WHALE FRICASSEE ANYONE?

Tired of the usual steak and chips? How about a whale burger, whale frikkadels or a delicious bowl of whale bolognaise. No thanks? That’s what the Japanese are saying, and now the Japanese government has 1035 tons of last year’s meat on its hands, plus some left over from the year before and the year before that to 1999. Seems the Japanese have gone off whale meat now that it’s not the only thing to eat besides dirt and leaves, like it was for the current generation's parents.

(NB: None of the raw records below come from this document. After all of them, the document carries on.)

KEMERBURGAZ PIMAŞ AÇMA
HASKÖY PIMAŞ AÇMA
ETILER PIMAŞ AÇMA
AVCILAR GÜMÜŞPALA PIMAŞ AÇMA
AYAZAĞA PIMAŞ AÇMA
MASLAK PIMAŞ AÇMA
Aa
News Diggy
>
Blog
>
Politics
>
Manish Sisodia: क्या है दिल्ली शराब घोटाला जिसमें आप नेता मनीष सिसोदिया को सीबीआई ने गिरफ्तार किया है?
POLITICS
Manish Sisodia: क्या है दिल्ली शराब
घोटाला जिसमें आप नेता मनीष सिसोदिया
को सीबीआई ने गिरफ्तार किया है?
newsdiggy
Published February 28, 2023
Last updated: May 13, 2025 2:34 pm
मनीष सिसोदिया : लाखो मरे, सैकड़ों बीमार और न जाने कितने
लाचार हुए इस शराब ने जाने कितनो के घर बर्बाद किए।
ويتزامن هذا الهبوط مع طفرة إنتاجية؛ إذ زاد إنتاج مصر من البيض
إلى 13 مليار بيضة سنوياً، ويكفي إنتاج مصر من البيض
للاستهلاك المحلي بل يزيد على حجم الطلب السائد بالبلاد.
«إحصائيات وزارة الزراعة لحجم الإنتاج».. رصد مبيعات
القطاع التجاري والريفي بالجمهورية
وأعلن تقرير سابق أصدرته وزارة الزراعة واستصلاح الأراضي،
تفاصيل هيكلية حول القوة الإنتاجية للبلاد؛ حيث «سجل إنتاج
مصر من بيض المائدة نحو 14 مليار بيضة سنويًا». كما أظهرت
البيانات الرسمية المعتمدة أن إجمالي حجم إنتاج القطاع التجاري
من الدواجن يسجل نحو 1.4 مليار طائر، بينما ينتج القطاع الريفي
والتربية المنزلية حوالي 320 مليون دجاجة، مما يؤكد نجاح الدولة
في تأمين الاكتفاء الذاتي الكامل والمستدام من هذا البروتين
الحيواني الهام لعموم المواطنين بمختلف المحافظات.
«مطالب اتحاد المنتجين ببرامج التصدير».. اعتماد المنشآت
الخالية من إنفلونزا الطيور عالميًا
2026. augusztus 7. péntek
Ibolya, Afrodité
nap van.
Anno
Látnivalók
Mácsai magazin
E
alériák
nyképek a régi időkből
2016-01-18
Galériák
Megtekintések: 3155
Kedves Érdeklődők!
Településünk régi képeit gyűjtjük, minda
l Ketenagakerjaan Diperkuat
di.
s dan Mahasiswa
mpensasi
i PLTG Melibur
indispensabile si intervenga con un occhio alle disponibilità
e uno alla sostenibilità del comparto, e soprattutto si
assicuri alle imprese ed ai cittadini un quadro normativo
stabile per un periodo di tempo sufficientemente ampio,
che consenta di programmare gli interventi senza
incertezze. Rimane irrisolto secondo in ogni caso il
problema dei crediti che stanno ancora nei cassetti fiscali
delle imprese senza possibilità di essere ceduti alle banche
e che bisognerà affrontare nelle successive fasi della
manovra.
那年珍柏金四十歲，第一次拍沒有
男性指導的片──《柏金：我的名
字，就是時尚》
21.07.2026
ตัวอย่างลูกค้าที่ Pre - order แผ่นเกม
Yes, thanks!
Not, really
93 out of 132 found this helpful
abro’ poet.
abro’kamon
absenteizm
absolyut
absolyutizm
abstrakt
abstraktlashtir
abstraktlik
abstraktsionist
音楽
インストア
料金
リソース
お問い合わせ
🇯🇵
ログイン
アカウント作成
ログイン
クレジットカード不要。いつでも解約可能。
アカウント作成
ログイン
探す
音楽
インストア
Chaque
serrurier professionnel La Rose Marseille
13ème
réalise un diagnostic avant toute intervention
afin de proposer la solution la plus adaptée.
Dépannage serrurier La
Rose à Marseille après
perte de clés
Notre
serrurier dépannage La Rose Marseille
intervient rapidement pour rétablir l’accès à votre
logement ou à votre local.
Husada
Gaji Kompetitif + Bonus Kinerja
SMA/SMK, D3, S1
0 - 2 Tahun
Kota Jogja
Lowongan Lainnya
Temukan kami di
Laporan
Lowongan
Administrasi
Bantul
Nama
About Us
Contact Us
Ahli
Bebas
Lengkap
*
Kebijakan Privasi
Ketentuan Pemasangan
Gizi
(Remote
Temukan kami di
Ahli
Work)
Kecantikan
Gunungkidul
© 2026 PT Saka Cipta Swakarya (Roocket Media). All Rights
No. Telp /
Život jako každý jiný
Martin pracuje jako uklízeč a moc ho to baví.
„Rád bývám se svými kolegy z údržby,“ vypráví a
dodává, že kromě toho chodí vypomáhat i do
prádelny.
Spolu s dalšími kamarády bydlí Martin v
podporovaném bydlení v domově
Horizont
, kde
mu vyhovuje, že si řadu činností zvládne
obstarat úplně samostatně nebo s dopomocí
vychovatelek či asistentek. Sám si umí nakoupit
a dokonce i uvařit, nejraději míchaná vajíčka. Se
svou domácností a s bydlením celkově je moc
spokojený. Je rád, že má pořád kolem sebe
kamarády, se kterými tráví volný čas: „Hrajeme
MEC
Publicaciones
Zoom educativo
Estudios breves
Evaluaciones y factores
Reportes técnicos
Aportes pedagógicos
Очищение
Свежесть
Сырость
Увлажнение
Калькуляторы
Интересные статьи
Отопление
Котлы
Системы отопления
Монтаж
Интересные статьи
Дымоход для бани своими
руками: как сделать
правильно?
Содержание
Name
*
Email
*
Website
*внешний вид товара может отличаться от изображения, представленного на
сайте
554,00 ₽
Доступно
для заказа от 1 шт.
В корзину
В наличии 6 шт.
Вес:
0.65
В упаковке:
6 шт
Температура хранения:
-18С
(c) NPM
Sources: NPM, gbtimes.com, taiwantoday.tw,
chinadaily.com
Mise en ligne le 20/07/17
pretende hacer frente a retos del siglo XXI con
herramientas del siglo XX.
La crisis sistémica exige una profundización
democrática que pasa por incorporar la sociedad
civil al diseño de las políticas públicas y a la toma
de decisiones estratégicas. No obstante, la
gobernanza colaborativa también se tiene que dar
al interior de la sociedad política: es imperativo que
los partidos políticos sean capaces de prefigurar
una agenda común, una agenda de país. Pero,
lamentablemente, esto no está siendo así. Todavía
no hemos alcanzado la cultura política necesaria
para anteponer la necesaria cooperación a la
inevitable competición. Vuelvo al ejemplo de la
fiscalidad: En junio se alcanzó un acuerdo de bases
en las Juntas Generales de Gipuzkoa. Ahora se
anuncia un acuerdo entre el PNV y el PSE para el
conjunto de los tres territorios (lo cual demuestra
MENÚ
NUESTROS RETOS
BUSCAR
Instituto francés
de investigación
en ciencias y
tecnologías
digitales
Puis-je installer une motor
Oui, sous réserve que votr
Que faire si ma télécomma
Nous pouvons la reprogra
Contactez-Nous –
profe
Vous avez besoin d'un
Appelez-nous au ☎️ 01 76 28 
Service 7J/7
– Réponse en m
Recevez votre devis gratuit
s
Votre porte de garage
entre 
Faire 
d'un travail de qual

Whale hunting was banned in 1986, but a loophole allowed it in the name of research, which apparently the Japanese can’t do without killing the poor buggers. Every year, Japanese fishing companies kill increasing numbers of whales in the name of “establishing reliable information on whale populations and habits”. Most of the meat is sold on to the restaurant industry in order to fund the next expedition. Greenpeace says Japan has been buying votes on the International Whaling Commission, by offering coastal countries assistance with their fishing industries in return for support for their whaling policies. This year Japan plans to kill 1070 whales and it’s invented a super-harpoon to do the job most effectively. The device has a grenade attached, which hurls “shards of metal through the whale’s body to sever major nerves and blood vessels”. How convenient, mince it up while you kill it, isn’t science wonderful?

The Japan Whaling Association claims whale meat is part of Japanese culture, that they’ve been eating it for 10,000 years, but apparently tastes have changed, there’s so much of it around the price has plummeted and it’s being offloaded on the nation’s poor hapless schoolchildren.

Pack a lunch and run, kids.

2 comments:

Giggletree said...

Pet food

When they’ve finished stuffing as much whalemeat as they can down the gullets of the nation’s schoolchildren and elderly (oh yes, they’re shoving it into poor old people too), they’re going to sell it as pet food

Giggletree said...

A ship belonging to an organization called Sea Shepherd is being held up in Cape Town on the basis that there are not conforming to safety standards. The 657-ton Farley Mowat flies the skull-and-crossbones, and its mission is to stop Japanese whale hunting by harassing fisherman and if possible, sinking them. Now that’s what I call activism. As Japan prepares for its next bout of hunting for much needed whale meat to add to it's inventory, the only people doing anything to stop them are mired in bureaucracy on our very own shores.

Oh well hell, being stranded in Cape Town isn’t exactly hardship, pity about the whales tho.